*TEXT:*

Staples is closing *15%* of their stores - they're not *closing their stores*.

----------


## jn1780

> Staples is closing *15%* of their stores - they're not *closing their stores*.


True, it does show their current thinking toward brick and mortar locations though. Doesn't seem like they would be interested in adding locations.

----------


## Lauri101

It makes sense to me that Office Depot would be the store moving - the Reno/AD store isn't in the middle of a retail hotbed any more.  I didn't take the permits office comments as anything more than not wanting to commit if they haven't been told officially.  
I do think the idea of mixed retail with residential rentals is interesting - at least one building will have apartments available for rent on uppper story - the hint was that it would be Schlotzky's.

----------


## bombermwc

That would make sense if it's the area north of Dick's. I say that because those lots are only as wide as a residential lot since that's what they were. You've got to squeeze in some long narrow somethings in there....and you can maximize that cash flow by going vertical. Perhaps this was the part that MWC mentioned in the Original Mile plans? I thought that was supposed to go in on Lockheed near Jenkins but I can't remember why i thought that.....or maybe it was Mid-America now that the water tower's gone....hmmmmm

----------


## Lauri101

Walked by the Mid America - old water tower site the other day while they were rolling out sod.  One of the workers said it was to be a park.  Hope they put a path through it.

*DATASET CONTENT:*

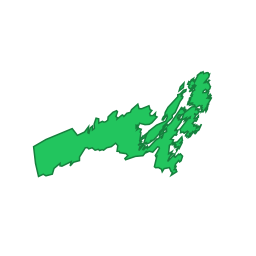 Hábmer smj 2, Nordland, Norway (Robinson projection), rotated 126°
{"feature_id": "86288312B17604167467724", "entity_name": "Hábmer smj 2", "entity_type": "district", "adm_level": 2, "iso_a3": "NOR", "parent_name": "Norway", "parent_adm1": "Nordland", "projection": "robinson", "projection_center": [15.771, 67.88], "detail": "fine", "context": "isolated", "style": "filled", "palette": "green", "viewbox_px": 256, "rotation_deg": 126, "n_neighbors": 0, "source": "geoboundaries", "source_scale": "gbopen_adm2", "svg_char_len": 5598}
<svg xmlns="http://www.w3.org/2000/svg" viewBox="0 0 256 256"><g transform="rotate(126 128 128)"><path d="M120.7,147.4L124.0,149.4L130.7,150.6L133.4,149.0L135.6,149.5L137.4,150.8L137.6,152.6L141.2,154.5L137.8,157.1L138.8,159.6L144.5,157.8L148.1,154.9L150.5,155.6L147.3,157.9L150.2,158.6L155.3,156.5L155.4,157.7L150.1,160.7L156.8,160.8L163.7,164.6L161.3,172.8L185.5,187.6L198.6,193.4L211.1,181.9L219.8,171.9L215.2,169.4L214.9,166.3L209.8,162.1L204.2,164.1L196.6,162.2L198.6,160.8L197.7,159.0L188.6,154.2L192.7,152.5L187.8,152.0L182.9,148.1L179.9,150.2L169.1,150.9L167.7,149.3L168.0,147.5L165.1,145.4L165.3,141.6L162.7,139.5L162.9,137.7L160.7,136.2L160.3,134.7L156.5,133.6L152.8,130.5L147.6,129.1L148.2,125.9L153.3,123.2L152.1,121.4L152.8,120.1L149.8,114.3L150.4,111.9L154.5,112.6L155.1,111.3L146.6,105.3L141.6,99.6L136.2,99.4L135.9,98.8L137.1,98.7L134.3,97.1L133.0,93.8L125.7,93.0L125.3,91.7L125.9,90.7L134.2,89.7L134.8,88.6L133.9,88.1L143.8,83.9L143.9,82.3L142.1,80.1L141.7,76.7L143.3,74.6L139.6,74.9L135.7,71.2L137.9,67.5L137.8,65.9L140.9,65.3L134.0,62.6L134.7,63.2L133.2,64.7L134.6,66.2L130.9,66.4L130.6,67.0L131.5,67.5L129.2,68.3L124.5,67.9L125.1,66.3L123.3,65.8L118.7,67.3L118.1,70.4L119.5,70.9L119.4,71.7L123.9,72.6L124.0,73.7L121.4,74.8L131.8,76.3L127.1,77.4L122.4,76.7L123.0,77.7L125.2,77.7L121.0,78.5L125.1,80.0L117.7,84.3L113.9,82.9L112.2,82.9L113.9,83.6L110.8,84.3L112.1,87.0L106.2,86.4L105.6,84.8L103.9,84.7L104.9,85.3L100.5,86.2L101.5,86.6L100.9,87.5L103.1,88.7L91.8,88.6L89.2,90.1L91.7,91.8L89.5,93.1L91.1,93.6L90.2,94.5L87.1,94.6L86.7,93.6L88.8,92.3L85.6,92.4L83.8,91.3L90.4,89.2L85.6,87.0L88.8,86.5L82.4,84.1L83.7,83.5L85.0,84.8L98.7,85.1L99.7,83.3L101.0,82.7L98.8,81.0L99.2,79.9L98.0,79.7L99.6,79.6L95.6,78.1L95.9,77.0L94.9,76.9L99.7,77.3L100.6,76.9L99.7,75.3L100.5,75.0L98.4,73.8L99.9,73.4L98.4,72.7L95.3,72.8L95.1,73.7L96.9,74.4L96.2,74.9L94.5,73.4L92.0,73.7L95.2,73.0L89.6,71.8L93.0,71.3L93.2,70.4L91.5,70.4L92.3,69.9L88.6,70.6L89.7,70.1L87.9,69.5L81.7,70.8L85.2,70.8L85.6,71.4L84.5,71.7L86.8,71.8L87.5,72.3L84.6,72.5L86.9,73.1L85.6,73.8L87.2,73.7L85.4,74.3L87.1,75.4L86.2,76.0L87.4,76.2L86.5,77.0L86.6,78.6L81.4,78.4L82.9,77.9L82.5,76.9L80.0,77.1L79.8,78.1L77.9,77.4L76.8,78.2L80.5,78.5L79.9,78.6L81.4,80.1L77.0,80.7L77.9,82.1L77.3,82.4L76.8,80.2L72.8,79.8L73.0,80.9L71.6,81.1L72.3,82.0L71.2,82.1L72.0,83.0L70.9,82.6L73.4,84.0L71.3,84.9L67.9,83.6L67.5,81.4L65.6,81.3L68.4,81.1L68.1,80.1L69.8,80.4L69.8,79.0L68.7,78.9L71.8,78.7L71.4,79.2L72.3,78.3L70.9,78.1L71.0,76.8L66.8,76.7L68.9,74.6L65.3,75.0L65.9,75.1L64.5,75.9L65.7,75.7L66.8,76.2L64.8,76.0L65.4,76.6L61.3,76.7L60.6,77.0L62.8,76.8L62.9,77.3L54.7,78.2L54.6,79.2L55.7,78.9L55.2,79.4L55.9,79.4L56.2,79.7L55.3,79.8L56.2,80.6L53.0,79.8L52.4,81.4L56.6,80.6L57.3,81.5L55.2,81.4L53.9,83.2L50.7,84.2L51.0,85.3L53.5,85.6L55.4,88.2L53.6,88.8L51.1,88.0L51.1,86.7L52.2,86.4L51.8,85.5L48.1,84.9L45.4,85.9L46.1,86.0L43.4,90.3L41.6,90.0L41.7,90.7L44.2,90.3L43.7,91.0L44.3,91.4L43.0,91.5L44.4,91.8L43.5,92.4L45.6,91.9L46.5,92.9L39.3,92.6L36.6,93.7L37.3,94.0L36.2,95.7L36.7,96.6L39.6,98.8L38.4,100.3L40.7,101.2L40.3,101.7L45.2,103.0L44.5,102.4L51.5,101.2L50.8,101.8L51.6,102.1L51.4,103.2L50.8,103.2L51.6,103.7L49.5,104.2L51.9,105.1L54.4,104.6L54.6,106.1L57.6,105.4L56.4,103.7L59.0,103.4L60.0,101.5L59.5,100.3L55.6,99.9L55.6,100.6L54.5,99.9L55.4,99.6L54.3,99.7L54.7,98.8L53.8,98.7L53.8,98.0L57.2,97.9L58.0,96.4L59.9,97.1L64.5,96.3L63.8,95.5L65.1,95.6L64.1,95.3L64.8,94.9L67.7,95.8L69.3,94.9L66.8,94.6L70.8,93.7L70.1,94.6L71.3,94.7L74.1,93.6L73.1,92.5L72.1,93.1L70.2,90.8L72.8,91.0L70.8,89.3L71.3,88.9L70.4,87.8L70.7,87.7L70.8,86.6L71.2,86.2L73.4,88.7L82.3,91.3L81.1,92.3L78.4,92.0L80.7,93.3L77.2,94.5L80.0,94.1L80.9,94.9L80.1,95.3L81.1,95.9L79.3,96.8L98.4,96.3L102.9,97.3L102.1,98.5L104.4,99.0L113.1,98.8L110.4,99.2L111.9,99.7L115.5,97.9L111.8,96.8L109.1,97.6L104.8,96.9L107.1,96.3L106.6,95.9L108.2,94.7L111.2,96.3L115.7,94.7L116.2,94.9L114.3,95.8L120.7,98.0L119.4,98.2L131.1,99.6L131.9,100.2L131.3,101.6L133.1,100.7L132.7,102.2L136.3,102.5L136.8,103.4L132.4,103.8L132.3,105.5L139.9,106.0L135.9,107.5L135.3,107.0L136.4,106.5L132.3,106.6L132.1,107.4L136.1,109.7L130.3,108.9L132.3,110.0L131.3,111.2L128.9,109.9L127.1,110.7L127.8,109.7L125.9,108.7L122.4,109.9L129.6,111.9L124.1,114.9L124.1,115.8L121.2,116.5L122.0,119.0L124.0,119.7L121.4,120.2L121.4,121.0L123.2,121.5L121.1,123.0L121.0,121.1L120.1,121.9L119.8,120.9L117.3,121.4L115.3,116.2L112.6,113.0L109.7,111.8L102.0,111.0L102.3,113.2L99.7,114.6L103.2,115.1L104.9,117.2L103.6,119.0L99.8,119.0L100.2,120.9L97.7,124.1L104.4,128.3L105.8,130.4L102.9,134.1L111.1,135.9L113.9,135.3L116.8,137.6L121.1,138.1L120.6,140.0L121.3,140.5L127.1,142.1L125.9,142.6L125.8,144.5L121.0,146.1L120.7,147.4ZM105.9,100.5L93.5,98.3L91.6,99.8L87.6,99.0L76.0,101.5L71.6,101.5L70.4,102.1L71.0,103.1L69.8,103.4L70.5,103.9L68.7,104.6L64.3,102.9L62.8,103.6L64.7,105.2L70.0,105.9L71.8,107.3L73.4,106.1L87.7,107.8L93.4,107.1L97.0,105.2L97.6,106.0L100.6,105.5L101.3,105.1L100.9,104.2L94.6,104.2L95.8,102.7L100.3,101.6L108.9,106.6L118.2,109.2L122.4,109.1L131.1,106.2L129.9,105.4L130.6,104.7L129.0,104.4L129.9,103.6L128.7,102.7L126.8,101.7L124.7,102.1L123.9,101.3L124.4,101.0L122.0,100.2L114.2,99.4L112.0,100.1L108.3,99.3L105.9,100.5ZM114.7,74.5L108.5,75.5L108.0,75.7L109.2,76.9L106.1,76.6L103.5,79.2L110.2,79.9L112.2,81.7L115.1,81.8L114.3,81.0L115.2,80.9L113.4,80.6L116.5,79.3L112.8,79.5L116.1,78.3L113.3,76.3L114.5,75.6L117.0,76.2L118.0,75.1L114.8,75.5L114.7,74.5ZM62.8,106.9L58.7,109.2L64.1,109.8L67.8,108.5L62.8,106.9ZM60.5,98.5L54.5,98.7L62.7,99.9L60.5,98.5Z" fill="#22c55e" stroke="#15803d" stroke-width="1.5"/></g></svg>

*INSTRUCTIONS:*
1 - List every distinct username that appears as a heading above a post in the forum thread about store closings and local development.
2 - Extend the forum thread about store closings and local development, starting after its final post.

*RESPONSES PER TASK:*
1 - jn1780, Lauri101, bombermwc

2 -
As far as AD north of Dicks - right on corner of Fairchild and Dick's they were digging out a basement-looking area before the rains came.  That would make sense for area where Schlotzkys might be.  Lots of lot prep going on in that strip of land.  Can't wait to see what's next!

----------


## bombermwc

That park is supposed to be part of the original mile work the city is doing....rather than part of Town Center's stuff. 

I really though it was going to be a very long time before we saw anything move, but the infrastructure work has been going on for a while. Drive around back there and you'll see quite a few roads repaved, or even completely rebuilt. Step 1....

----------


## Lauri101

They do need to get Mid-America and feeder streets re-paved and/or repaired.  The semi-circle from W. Rickenbacker to E. Rickenbacker is a mess, plus not clearly marked with lanes.  Since that is a much-used cut through, fixing sooner rather than later would help with developing that area.

----------


## bombermwc

I can't seem to find the document now, but I thought I read at one point that they were actually going to pull the road out and re-design that area so this plot of land had more actual useable land on it rather than the old "circle". It makes sense to me, and frees up land on either side of the street. Just make Rickenbacker go straight across to connect the two halves and then you've added to the plots directly south of Rickenbacker on each side of Mid-America. Doing that could allow for the plot between Best Buy and Ulta to be a much larger store than it is today as well. The west side plot...i don't know. It's sort of all by itself and hidden behind the other end of the center.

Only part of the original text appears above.